=== Begin Enclosure ===

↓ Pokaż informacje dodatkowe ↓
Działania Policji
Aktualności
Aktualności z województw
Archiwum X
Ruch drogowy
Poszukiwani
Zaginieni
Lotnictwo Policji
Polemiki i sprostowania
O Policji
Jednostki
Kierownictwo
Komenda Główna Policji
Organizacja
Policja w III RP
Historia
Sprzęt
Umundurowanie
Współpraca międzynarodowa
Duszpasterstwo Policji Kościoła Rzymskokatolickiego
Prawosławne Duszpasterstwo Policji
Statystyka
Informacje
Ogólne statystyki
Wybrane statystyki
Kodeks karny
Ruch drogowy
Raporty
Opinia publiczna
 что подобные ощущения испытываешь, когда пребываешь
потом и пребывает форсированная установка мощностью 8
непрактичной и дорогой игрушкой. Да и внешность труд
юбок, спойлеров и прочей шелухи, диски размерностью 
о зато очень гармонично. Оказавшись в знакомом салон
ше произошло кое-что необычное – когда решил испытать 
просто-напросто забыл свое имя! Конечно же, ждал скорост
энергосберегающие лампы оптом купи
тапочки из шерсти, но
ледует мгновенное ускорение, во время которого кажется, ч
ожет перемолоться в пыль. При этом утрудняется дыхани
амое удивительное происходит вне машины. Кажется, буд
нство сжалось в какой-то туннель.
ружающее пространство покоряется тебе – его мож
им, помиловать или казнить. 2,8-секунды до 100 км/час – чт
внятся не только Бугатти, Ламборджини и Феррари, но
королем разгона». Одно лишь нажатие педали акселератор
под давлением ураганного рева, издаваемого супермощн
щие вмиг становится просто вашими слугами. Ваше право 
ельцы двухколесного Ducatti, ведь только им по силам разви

=== End Enclosure ===

*Exercise requirements*: What you give back should be exactly the lines of the data above from the line with "Poszukiwani" through the line with "что подобные ощущения", both of those included, and nothing more.

*Response area*:
Poszukiwani
Zaginieni
Lotnictwo Policji
Polemiki i sprostowania
O Policji
Jednostki
Kierownictwo
Komenda Główna Policji
Organizacja
Policja w III RP
Historia
Sprzęt
Umundurowanie
Współpraca międzynarodowa
Duszpasterstwo Policji Kościoła Rzymskokatolickiego
Prawosławne Duszpasterstwo Policji
Statystyka
Informacje
Ogólne statystyki
Wybrane statystyki
Kodeks karny
Ruch drogowy
Raporty
Opinia publiczna
 что подобные ощущения испытываешь, когда пребываешь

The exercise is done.